Via libera del Senato al giusto processo 

da Il Sole 24 ore del 25.2.99

ROMA — Il Senato ha dato ieri il primo dei quattro sì necessari a introdurre nella Costituzione i principi del giusto processo (o super-513): nessuno può essere giudicato colpevole, salvo eccezioni, se chi lo accusa non si sottopone all’interrogatorio in aula. Il sì di ieri è frutto dell’intesa (faticosa) tra maggioranza e opposizione che, dopo tre mesi segnati da colpi di scena, ha permesso al disegno di legge costituzionale di tagliare il traguardo con 184 voti favorevoli, 14 contrari e 12 astenuti. I dissensi sono arrivati soprattutto dalle fila dei Ds oltre che dal movimento di Di Pietro, l’Italia dei valori.
Adesso, hanno subito dichiarato Walter Veltroni e Cesare Salvi, il Polo sia più morbido sulla legge elettorale. «Mi colpisce — ha affermato il segretario dei Ds — che da parte del Polo, finora, l’unica disponibilità che abbiamo registrato è su questo tema non su altri, come per esempio la legge elettorale». Immediata la reazione di Enrico La Loggia, capogruppo Fi al Senato: «Noi sempre disponibili, voi arroganti» ha risposto a Veltroni ricordandogli «che Fi sulla legge elettorale ha preannunciato una proposta per contribuire al dibattito», atteggiamento «vanificato dall’arroganza della sinistra».
Salvi ha invitato l’opposizione a collaborare anche sulla «ripresa del processo riformatore con il metodo dell’articolo 138». Che, dopo il fallimento della Bicamerale, è l’unica strada per mettere mano alla carta costituzionale. Il metodo prevede che la revisione sia approvata da ciascuna Camera «con due successive deliberazioni a intervallo non minore di tre mesi». Dunque il super-513 non vedrà la luce prima del 2000. Ma il successo sul fronte del giusto processo ha soprattutto l’effetto di sbloccare un pacchetto-giustizia impantanato da due anni in Parlamento. Il via libera si deve, tra l’altro, all’intervento del guardasigilli Oliviero Diliberto. Lo ha ricordato il ministro stesso, esprimendo soddisfazione per il voto al Senato («un fatto politicamente enorme»): «Abbiamo lavorato con pazienza e tenacia. Viene premiata almeno in parte l’azione del Governo che è stata molto coerente». I consensi, del resto, sono arrivati da sinistra a destra e il presidente degli avvocati penalisti, Giuseppe Frigo, ha parlato di «un grande risultato politico». I no, invece, sono stati scanditi da alcuni senatori diessini. Gian Giacomo Migone ha definito la norma «pleonastica» denunciando il rischio di un «uso distorto delle garanzie»; Elvio Fassone ha detto che con la legge si vuole colpire la Corte costituzionale che «per ben due volte si è pronunciata contro una precisa scelta del Parlamento». Prudenti, infine, i magistrati. Per il procuratore aggiunto di Caltanissetta, Paolo Giordano, resta aperto il problema di «come costringere chi accusa un terzo a ripetere l’accusa in contraddittorio».

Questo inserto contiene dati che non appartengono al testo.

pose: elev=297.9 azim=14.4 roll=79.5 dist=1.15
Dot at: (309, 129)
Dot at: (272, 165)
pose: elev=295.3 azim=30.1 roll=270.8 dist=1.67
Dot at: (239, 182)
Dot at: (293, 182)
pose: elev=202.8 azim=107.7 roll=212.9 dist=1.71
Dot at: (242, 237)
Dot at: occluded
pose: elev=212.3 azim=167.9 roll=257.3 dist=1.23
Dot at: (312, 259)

La riforma votata ieri infatti non si occupa del controverso diritto al silenzio ma si limita a premettere all’articolo 111 della Costituzione una serie di principi, tra cui quello che «nel processo penale la persona accusata di un reato abbia la facoltà, davanti al giudice, di interrogare o far interrogare le persone che rendono dichiarazioni a suo carico». Oltre alla ragionevole durata del processo la norma fa riferimento al diritto dell’accusato a essere informato e stabilisce poi che «la colpevolezza non può essere provata sulla base di dichiarazioni di chi, per libera scelta, si è sempre volontariamente sottratto all’interrogatorio da parte dell’imputato o del suo difensore». La legge, però, regola i casi in cui l’acquisizione della prova non avviene in contraddittorio «per consenso dell’imputato o per accertata impossibilità di natura oggettiva o per effetto di provata condotta illecita». Alla legge viene lasciata la disciplina transitoria. Ma già ieri esponenti di An hanno chiesto una sospensione dei processi pendenti a cui si applica il «513» in attesa dell’approvazione della riforma. Dando così ragione a Fassone che aveva pronosticato, tra gli effetti negativi sui processi in corso, «valanghe di eccezioni di legittimità».